When each block becomes a Docker Container, they already have the potence of being highly pluggable. What remains is a communication standard between them.
We were incredibly pleased to learn that Docker runs on Raspberry Pi, on C.H.I.P. and quite a few other embedded platforms. This means that we have an option to build Docker Containers for these platforms, and that users can even have implement them at home.
This embedded Docker system is founded on Raspbian, which isn't too far off of our development target platform, which is Debian, so the usual glitches that occur during transitioning to an embedded setup may not be as hard as they sometimes are.
Most interestingly, running these components as Docker Containers
also means that the home user can still run his components for
home automation (say) on the same machine! Plus, they would be
able to hack around and make adaptions to the IdentityHub home
kit. Hopefully with the intention to share ;-)
Messaging between Containers
As long as Docker Containers run at the permises of a hosting provider, without links to other players, it stands to reason that they trust each other on face value. This is a fair assumption when the network is protected by firewall and bridge ACLs, with monitoring and so on. So the link between components run on-site should be efficient, and probably not go through the hassle of authentication and encryption.
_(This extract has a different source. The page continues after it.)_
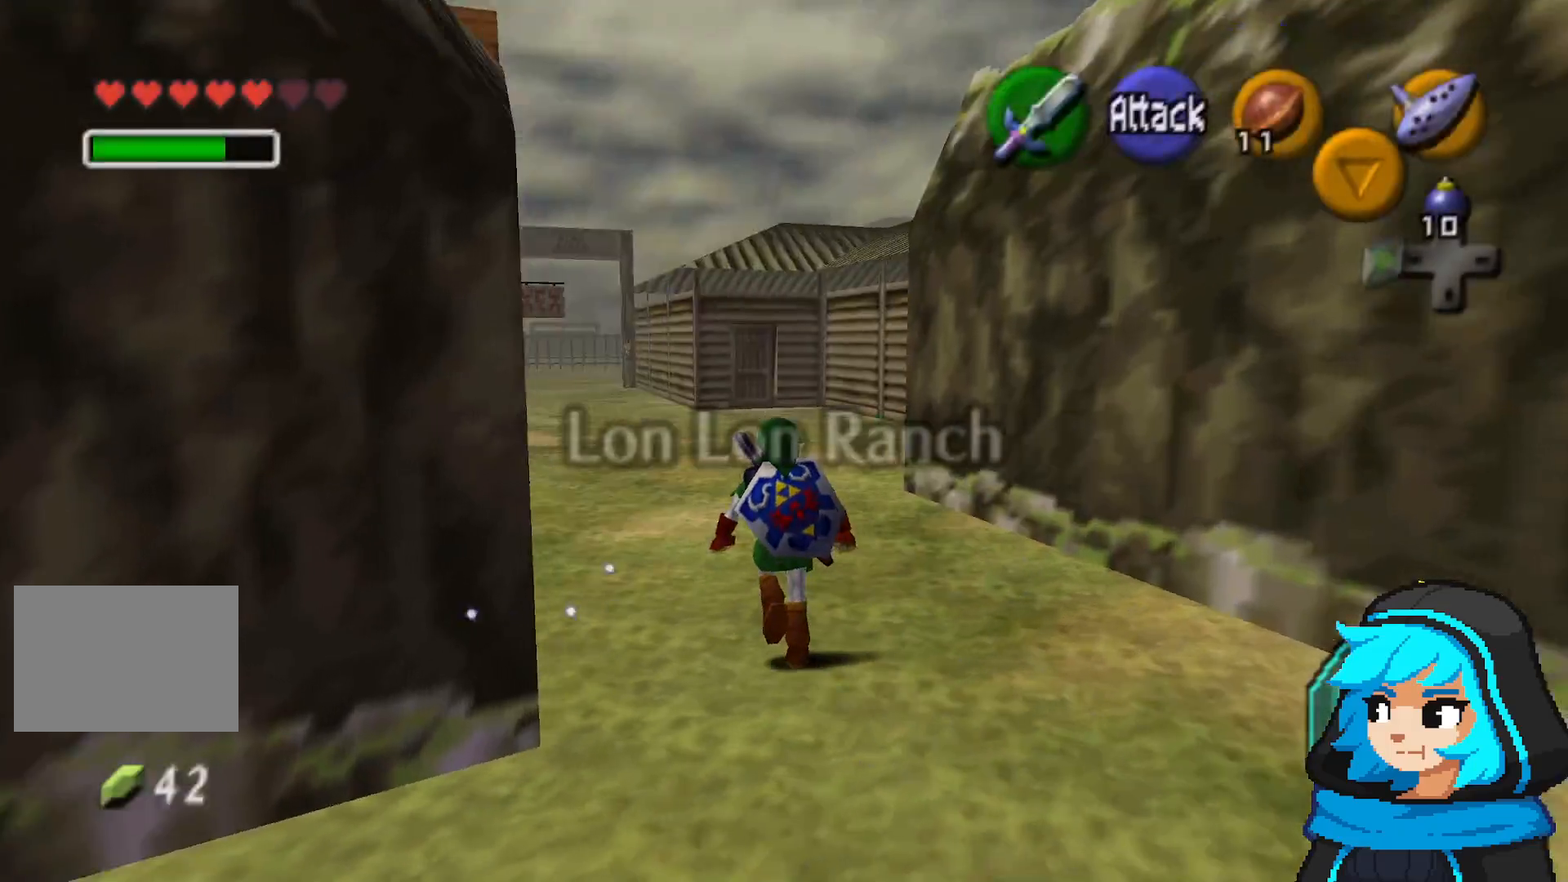
{"dt_ms": 500, "buttons": [], "left_stick": "up", "events": [[50, "left_stick", "up"]]}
Remote components from users are a different matter, of course. We are talking about identity and the keys that represent them, which implies that we really must employ authenticated connections with message authentication codes. In addition, the information tends to be private, so we must employ encryption. So, between two sites we shall insist on a protection layer. Specifically, we shall use a GSS-API protection layer, and specifically the Kerberos5 mechanism.
Then there is the messaging system itself. We will not design one ourselves, but instead use AMQP 1.0 (or see the video), which is an OASIS standard — meaning, it is an open specification, therefore interoperable. And as may be expected, it has been implemented in various open source packages. As you may have guessed, AMQP can be wrapped in a GSS-API protection layer in a well-specified manner.
The first task at hand in the design of the IdentityHub will be to standardise on messaging formats, the queues between the various Docker Containers implementing IdentityHub components, and then we can start building.
Update 17-7-2017: The most beneficial part of AMQP is that it allows queues to stay erect while the components around it go down. This means that the components are not coupled too tightly, and that work can go on in the face of temporary downtime of some components.
While this may apply to batch processes (like creating key material and entering new data in the directory) the same is not true for live and interactive exchanges. Especially authentication and authorisation seem to demand more direct responses. In these cases, we fall back on SCTP, as that is a reliable, message-based protocol. It has many of the facilities of AMQP, but is more tightly coupled and this is just what is required for interactive traffic.